As far as I can make out, Australia Day in its current form exists as a summer holiday that serves no other purpose than for racists to drape themselves in the flag and pretend that they are Captain Cook, Captain Philip, Captain America, or Captain Kirk. Australia Day is red, white and blue cosplay day with a bit of sport, beer drinking, domestic violence and pretend patriotism. Australia Day currently exists for no other purpose than to give people a public holiday and for conservative people to "own the libs"; thus proving that we're so under the cultural thumb of the United States, that we don't even use words properly.
What would we actually lose if we abandoned Australia Day and instated a public holiday on some other day? Nothing as far as I can tell. I note that the same right-wing trashmedia in this country who are grunting in favour or Australia Day like a pack wolves, will just as easily bark at all the public institutions of the country and hope to tear them to pieces. It seems like a very strange disconnect to me to on one hand call for patriotism and on the other hand actively tear that same nation down.
Australia Day isn't even the day that Australia became a nation. Fine details aside, it is the day of the beginning of the prison colony of New South Wales. Quite likely, literally everyone who was there on 26th January 1788 was deeply unhappy about this. The convicts weren't happy about having spent several months on a ship, only to be dumped on the other side of the world. The officers of the Royal Navy in their diaries, repeatedly expressed that they hated being what amounted to little more than babysitters of criminals. The first peoples like the Eora, were unhappy that men who looked like ghosts shoed up out of nowhere and drove them off their own land.
It doesn't even help that Australia Day if it is a thing, was legally the 1st of January 1901; however far less fanfare was given to that than the bicentenary of New South Wales, 13 years earlier. Australia as a nation exists in the wake of fears that the newly federated Germany had plans of acquiring its own empire in the same way that France and Britain had previously done. The Franco-Prussian war of 1870 was still reasonably fresh in peoples' minds and when Germany acquired New Guinea in 1895, that was more or less the tipping point. History may have proved the federation of Australia in the wakr of that, when the first bout of unpleasantness kicked off in 1914.
As for the holiday itself, Australia Day really only came to national significance on the run up to the bicentennial of colonial rule, in 1988. Before then, while it was a public holiday in other states, the other states of Not New South Wales were staunchly proud of their own Proclamation Days.
This last point in particular leads me to ask the people of Not New South Wales, why do you even care? I am perfectly prepared to accept that people not in New South Wales would pay homage and fealty to the self-appointed Premier State (according to the vehicle number plates), because all y'all in the other five states are all second rate.

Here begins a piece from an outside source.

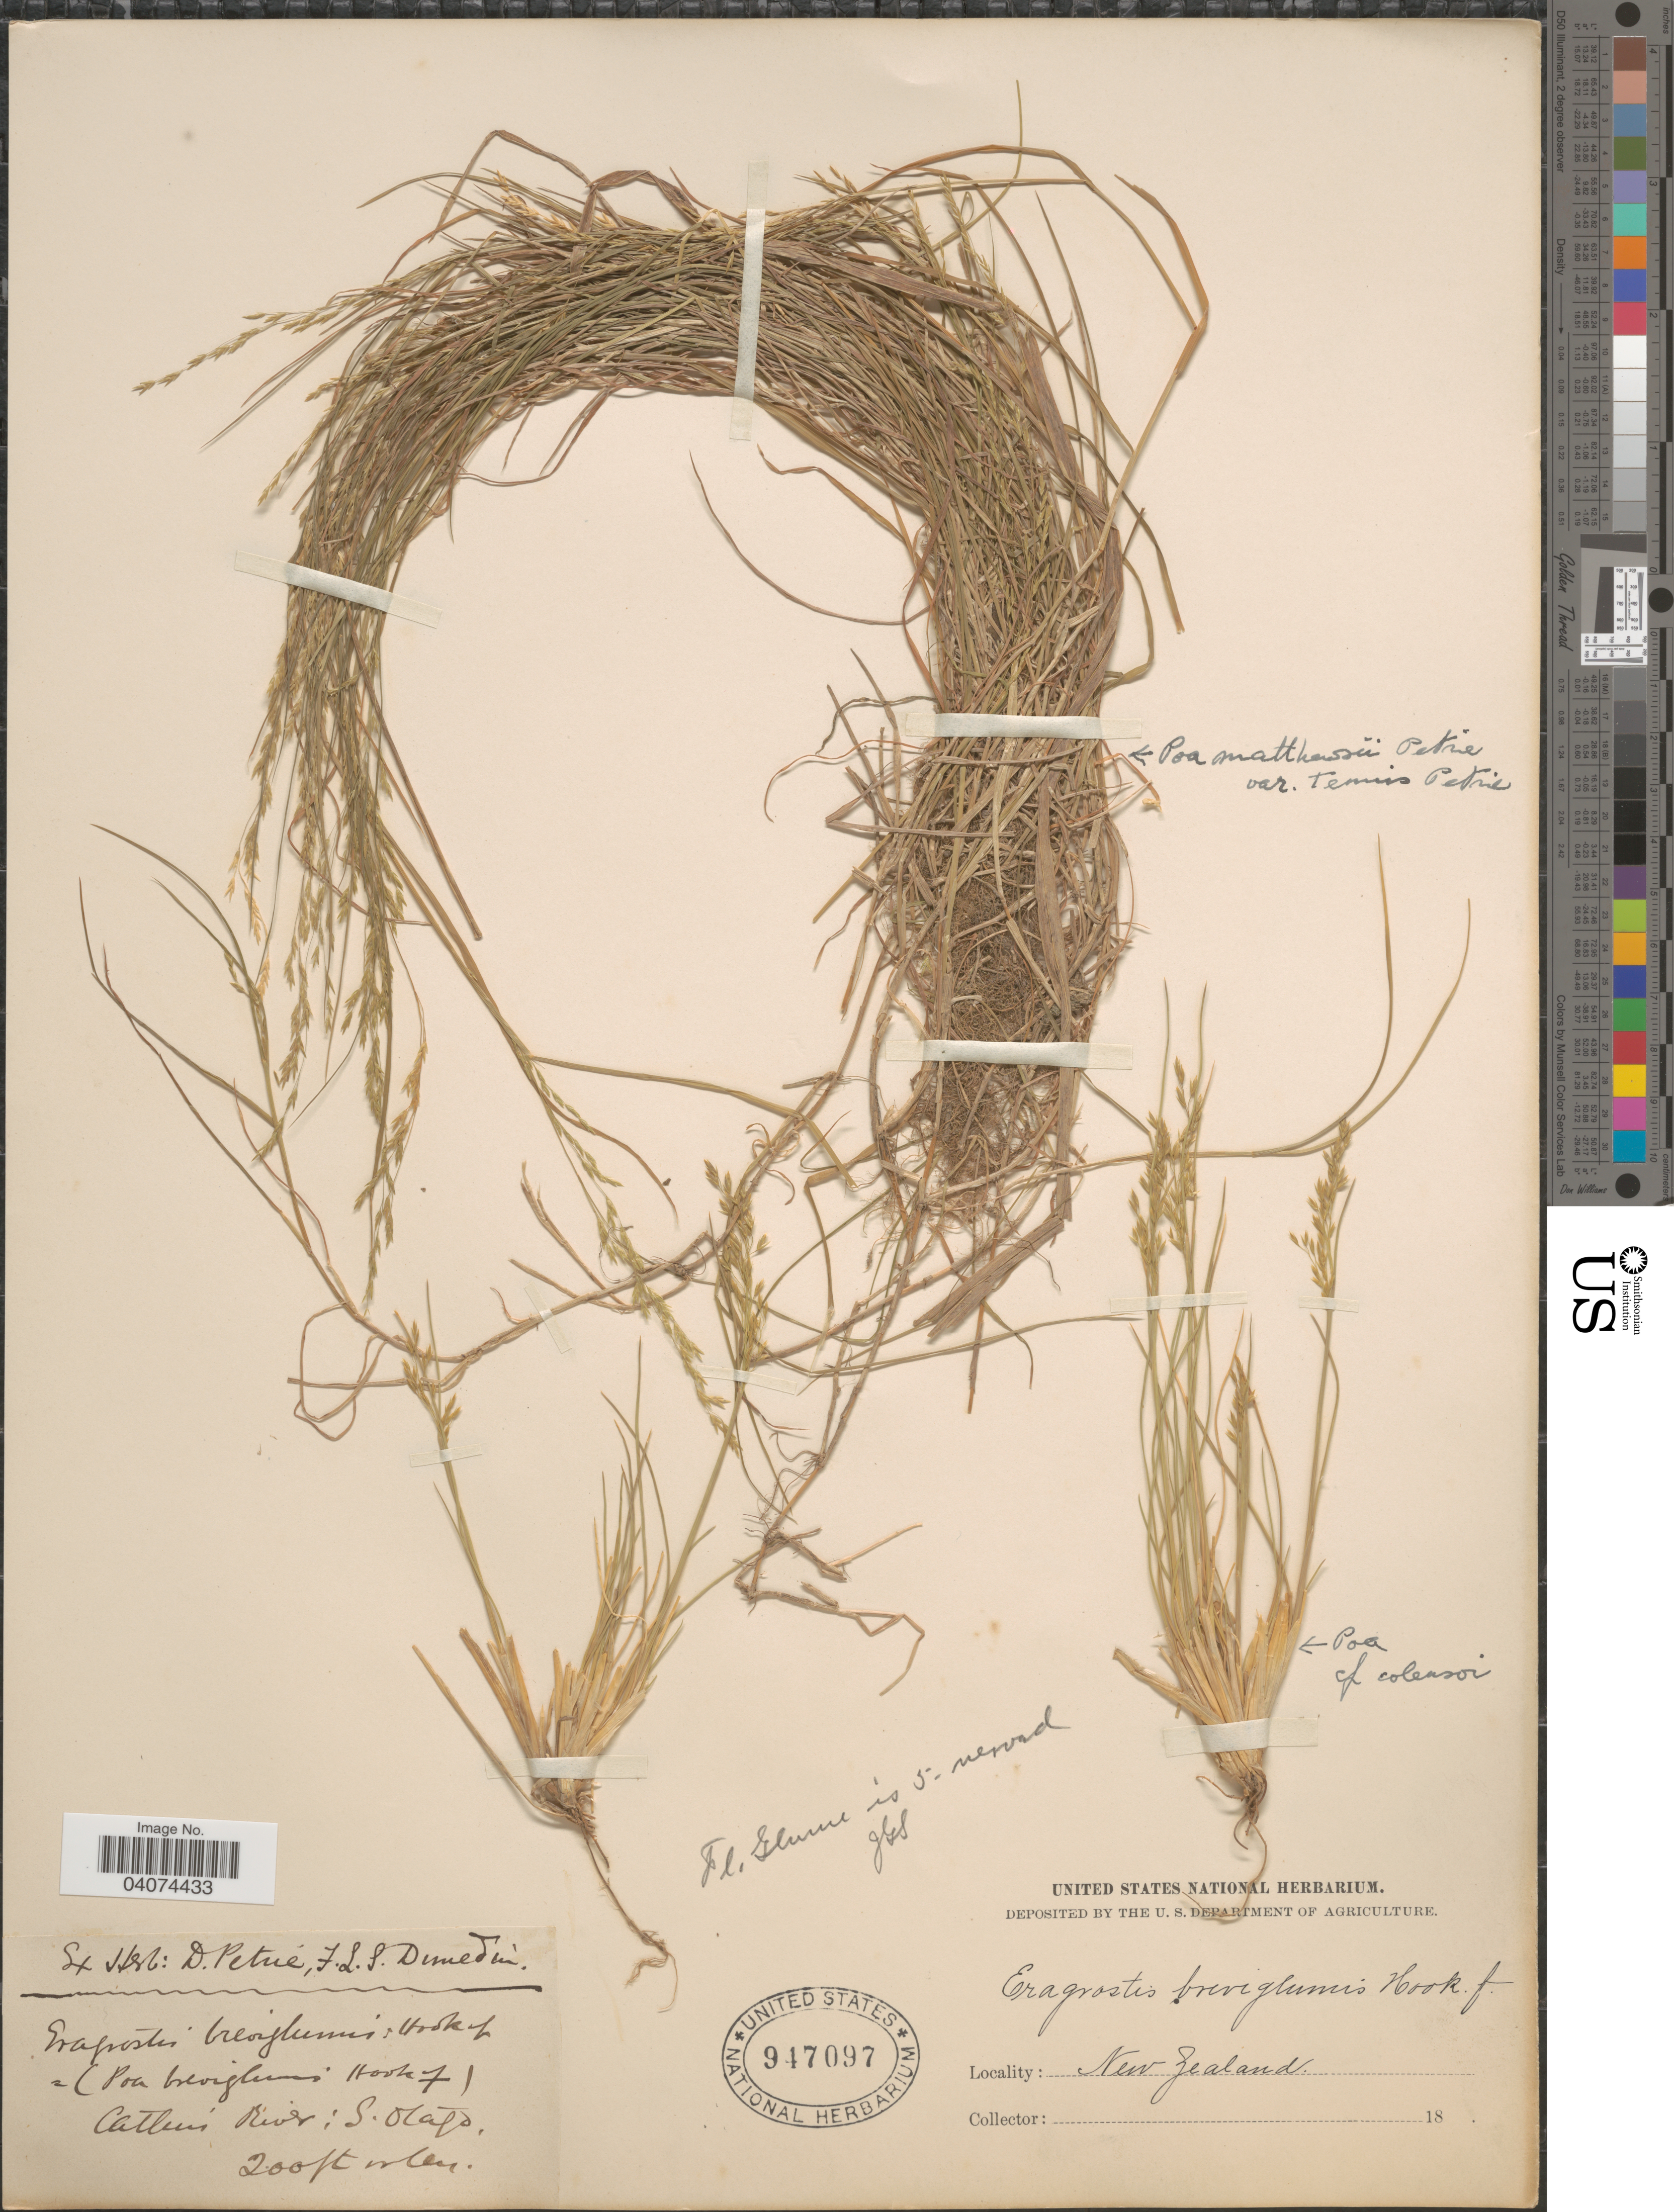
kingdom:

If not, then why? What does the right gain from Australia Day other than performative agitation? I can't genuinely believe that Australia Day is actually celebrated for any other reason than to open tinnies, have a barbeque, and maybe watch cricket. To be honest, that can be done on any day you choose.
Maybe the right actually wants to take up Premier Parkes' famous question as public policy. When Henry Parkes, the then-Premier of New South Wales, was planning the upcoming 1888 Centenary celebrations, he was asked what, if anything at all, was being planned for Aboriginal people, to which Parkes retorted: "And remind them that we have robbed them?"